Suctioning Your Way to a Better Body
- Posted on: Sep 15 2017
Suction. It’s what keeps Spiderman on the side of buildings. It’s what keeps your shower caddy from falling to the floor (at least for a little while). It’s what keeps you from drowning in saliva at the dentists.
And at Dr. Perron’s, it shows your unwanted fat the door — liposuction.
We all have unwanted pockets of fat, even Flames players in the midst of their 82-game season. The truth is that in certain areas of our bodies, fat can accumulate and it is just about impossible to get rid of. Short of a prolonged hunger strike, the fat is staying. Even a person with a low body fat percentage can still have pockets of fat in places such as the lower abdomen and the outer thighs, even under their chin.
Liposuction to the rescue
Although it now seems commonplace, liposuction was quite a revolutionary idea back in the 70s when it was introduced in France. The concept of inserting a suction tube under the skin and simply vacuuming out unwanted fat was almost shocking. Of course, liposuction came to the U.S. and Canada in the 80s, and today it is one of the top three cosmetic procedures every year.
And the procedure has come a long way since its early days. In the beginning, liposuction was very traumatic to the tissues because the doctor had to move the cannula back and forth very aggressively under the skin to break up the fat so that it could be suctioned out. This created extensive bruising that could linger for months in the legs.
Technological advances in liposuction have made it a much easier procedure that can target specific pockets of fat without extensive recovery time.
How Dr. Perron performs liposuction
Dr. Perron uses the tumescent technique for his liposuction procedures. He starts by making several tiny incisions in the target area and injecting a solution consisting of saline, epinephrine, and lidocaine. This solution expands and firms the fat, making it easier to remove. The lidocaine acts as a local anesthetic. The epinephrine constricts the blood vessels, limiting bleeding and subsequent bruising.
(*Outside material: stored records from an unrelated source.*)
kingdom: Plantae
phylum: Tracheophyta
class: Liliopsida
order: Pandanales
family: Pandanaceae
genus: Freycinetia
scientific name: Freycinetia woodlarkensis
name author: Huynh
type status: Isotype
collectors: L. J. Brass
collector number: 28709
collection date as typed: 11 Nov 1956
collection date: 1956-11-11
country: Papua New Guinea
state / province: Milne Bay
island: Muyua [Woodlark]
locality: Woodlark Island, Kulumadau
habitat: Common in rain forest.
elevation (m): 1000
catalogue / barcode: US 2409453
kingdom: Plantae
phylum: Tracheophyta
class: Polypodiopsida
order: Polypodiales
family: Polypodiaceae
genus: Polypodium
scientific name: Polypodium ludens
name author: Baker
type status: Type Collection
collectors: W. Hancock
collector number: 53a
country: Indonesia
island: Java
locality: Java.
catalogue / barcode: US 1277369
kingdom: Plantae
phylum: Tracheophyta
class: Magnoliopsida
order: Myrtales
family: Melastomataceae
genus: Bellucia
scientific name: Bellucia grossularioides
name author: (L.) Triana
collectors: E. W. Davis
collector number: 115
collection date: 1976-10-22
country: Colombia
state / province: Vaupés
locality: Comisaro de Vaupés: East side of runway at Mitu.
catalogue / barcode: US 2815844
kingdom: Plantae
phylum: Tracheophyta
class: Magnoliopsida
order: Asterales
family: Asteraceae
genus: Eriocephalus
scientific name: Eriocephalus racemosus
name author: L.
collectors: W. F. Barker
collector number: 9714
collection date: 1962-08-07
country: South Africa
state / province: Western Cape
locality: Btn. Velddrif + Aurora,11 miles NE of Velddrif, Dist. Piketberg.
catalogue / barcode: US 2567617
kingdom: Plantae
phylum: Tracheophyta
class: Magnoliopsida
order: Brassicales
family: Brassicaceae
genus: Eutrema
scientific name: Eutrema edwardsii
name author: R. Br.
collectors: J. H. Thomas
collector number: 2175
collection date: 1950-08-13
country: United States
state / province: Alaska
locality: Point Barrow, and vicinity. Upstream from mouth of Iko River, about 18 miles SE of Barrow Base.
Next, Dr. Perron inserts the cannula and suctions out the fat. He then moves on to the next incision until the area is completely addressed. The incisions needed now are so small that they can be closed with just a single stitch. There isn’t any noticeable scarring.
Recovery from today’s liposuction is quite easy. There will be some bruising and mild swelling. You’ll wear compression garments to keep swelling to a minimum. You can usually return to work in a few days. As the swelling runs its course, your new slimmer contour will be obvious and will continue to improve.